Moz
Authored Comments
systemd....
- Lead developer la-la's to himself and rubs his ears frantically when somebody brings a valid issue to the table.
- No longer sees it's task as an init system but an entire ecosystem of it's own with far too much integration and applications dependent upon it.
- It's success was based around forcing it's use through big name distros that were already established with large user bases. They had no choice other than to accept the decision of their distros development team.
- In real life use finding errors or broken processes (particularly with application startup) is a nightmare. If it wasn't, the numerous Linux and dev forums wouldn't be full of systemd issues about the same thing. Seriously, look at the small number of tutorials it takes to explain basic OpenRC or SysV startup scripts, then compare with the number of threads where a user can't get a Python script starting up through systemd, maintained in service and errors easily discovered and understood.
Seth, this article is well written and detailed as most of yours are, but suggesting others write articles about the init system they use is avoiding what the commenters are trying to tell you. They don't use another init, they use systemd, because they have no choice; and you already know this to defend your article with.

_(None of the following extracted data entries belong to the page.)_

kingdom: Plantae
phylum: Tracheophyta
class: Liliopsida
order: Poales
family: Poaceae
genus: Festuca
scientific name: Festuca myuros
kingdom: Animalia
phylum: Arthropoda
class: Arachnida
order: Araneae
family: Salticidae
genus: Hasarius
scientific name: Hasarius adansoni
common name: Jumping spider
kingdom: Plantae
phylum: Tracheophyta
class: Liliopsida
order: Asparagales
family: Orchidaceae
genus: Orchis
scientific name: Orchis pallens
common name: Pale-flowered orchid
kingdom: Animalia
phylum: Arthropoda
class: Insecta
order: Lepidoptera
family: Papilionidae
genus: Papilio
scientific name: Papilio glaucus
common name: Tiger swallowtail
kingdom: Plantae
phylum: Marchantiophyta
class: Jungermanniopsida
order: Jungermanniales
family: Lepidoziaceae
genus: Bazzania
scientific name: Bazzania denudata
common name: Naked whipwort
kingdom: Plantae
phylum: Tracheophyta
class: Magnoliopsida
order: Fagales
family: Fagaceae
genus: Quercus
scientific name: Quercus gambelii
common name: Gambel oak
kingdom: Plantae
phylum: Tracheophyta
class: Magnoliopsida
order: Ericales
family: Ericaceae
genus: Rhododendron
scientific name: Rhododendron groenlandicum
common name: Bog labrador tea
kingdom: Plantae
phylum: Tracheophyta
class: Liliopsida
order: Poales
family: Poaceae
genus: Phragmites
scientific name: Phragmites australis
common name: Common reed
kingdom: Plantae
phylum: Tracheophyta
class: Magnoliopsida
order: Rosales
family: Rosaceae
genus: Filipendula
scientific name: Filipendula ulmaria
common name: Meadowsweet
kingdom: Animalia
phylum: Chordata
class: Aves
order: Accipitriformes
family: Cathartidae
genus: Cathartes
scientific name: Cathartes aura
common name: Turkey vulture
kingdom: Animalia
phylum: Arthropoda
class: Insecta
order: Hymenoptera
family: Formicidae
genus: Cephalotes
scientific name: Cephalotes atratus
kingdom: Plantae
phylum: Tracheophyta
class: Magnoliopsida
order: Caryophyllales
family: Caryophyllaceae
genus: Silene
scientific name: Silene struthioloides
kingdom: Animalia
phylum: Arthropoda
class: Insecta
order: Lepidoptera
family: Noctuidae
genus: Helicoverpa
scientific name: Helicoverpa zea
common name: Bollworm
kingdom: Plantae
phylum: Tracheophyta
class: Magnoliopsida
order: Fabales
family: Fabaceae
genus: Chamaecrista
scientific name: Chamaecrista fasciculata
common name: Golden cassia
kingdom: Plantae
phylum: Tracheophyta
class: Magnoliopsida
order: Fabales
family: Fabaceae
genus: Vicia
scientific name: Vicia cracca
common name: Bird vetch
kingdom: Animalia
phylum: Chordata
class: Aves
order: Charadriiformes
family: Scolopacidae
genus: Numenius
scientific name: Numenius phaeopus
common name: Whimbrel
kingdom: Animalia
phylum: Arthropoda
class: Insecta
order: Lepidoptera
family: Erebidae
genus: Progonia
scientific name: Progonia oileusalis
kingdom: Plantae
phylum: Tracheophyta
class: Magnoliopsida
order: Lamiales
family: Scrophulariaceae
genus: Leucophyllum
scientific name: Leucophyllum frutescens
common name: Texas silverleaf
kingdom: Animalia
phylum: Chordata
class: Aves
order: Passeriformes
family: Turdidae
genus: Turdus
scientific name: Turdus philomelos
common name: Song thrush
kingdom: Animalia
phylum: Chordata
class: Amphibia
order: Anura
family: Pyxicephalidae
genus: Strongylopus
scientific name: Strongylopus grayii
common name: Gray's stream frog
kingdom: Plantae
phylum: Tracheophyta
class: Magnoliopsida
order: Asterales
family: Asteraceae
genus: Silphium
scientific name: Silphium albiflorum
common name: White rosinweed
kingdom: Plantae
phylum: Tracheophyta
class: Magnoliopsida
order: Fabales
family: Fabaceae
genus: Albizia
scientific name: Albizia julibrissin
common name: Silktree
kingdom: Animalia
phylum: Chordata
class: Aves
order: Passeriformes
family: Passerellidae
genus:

Before systemd you could swap inits out however you pleased. Sure, you've got to rewrite your config scripts and startups but it wouldn't prevent you installing an application. For example, Devuan is supposed to be Debian with systemd pulled out. Try installing a selection of 10 .deb packages in it and see how many just work. And coming from the other side see how many users can get their systemd service files working first time on a self-written script or from-source package when it used to be as easy as a one-line cron-job and a bash script.
Hehe, I'm looking forward to them. OpenRC first if you get chance Seth; on the other hand MX Linux seems to be getting popular these days so maybe it has to be SysV, which will also satisfy those of us still running Slackware.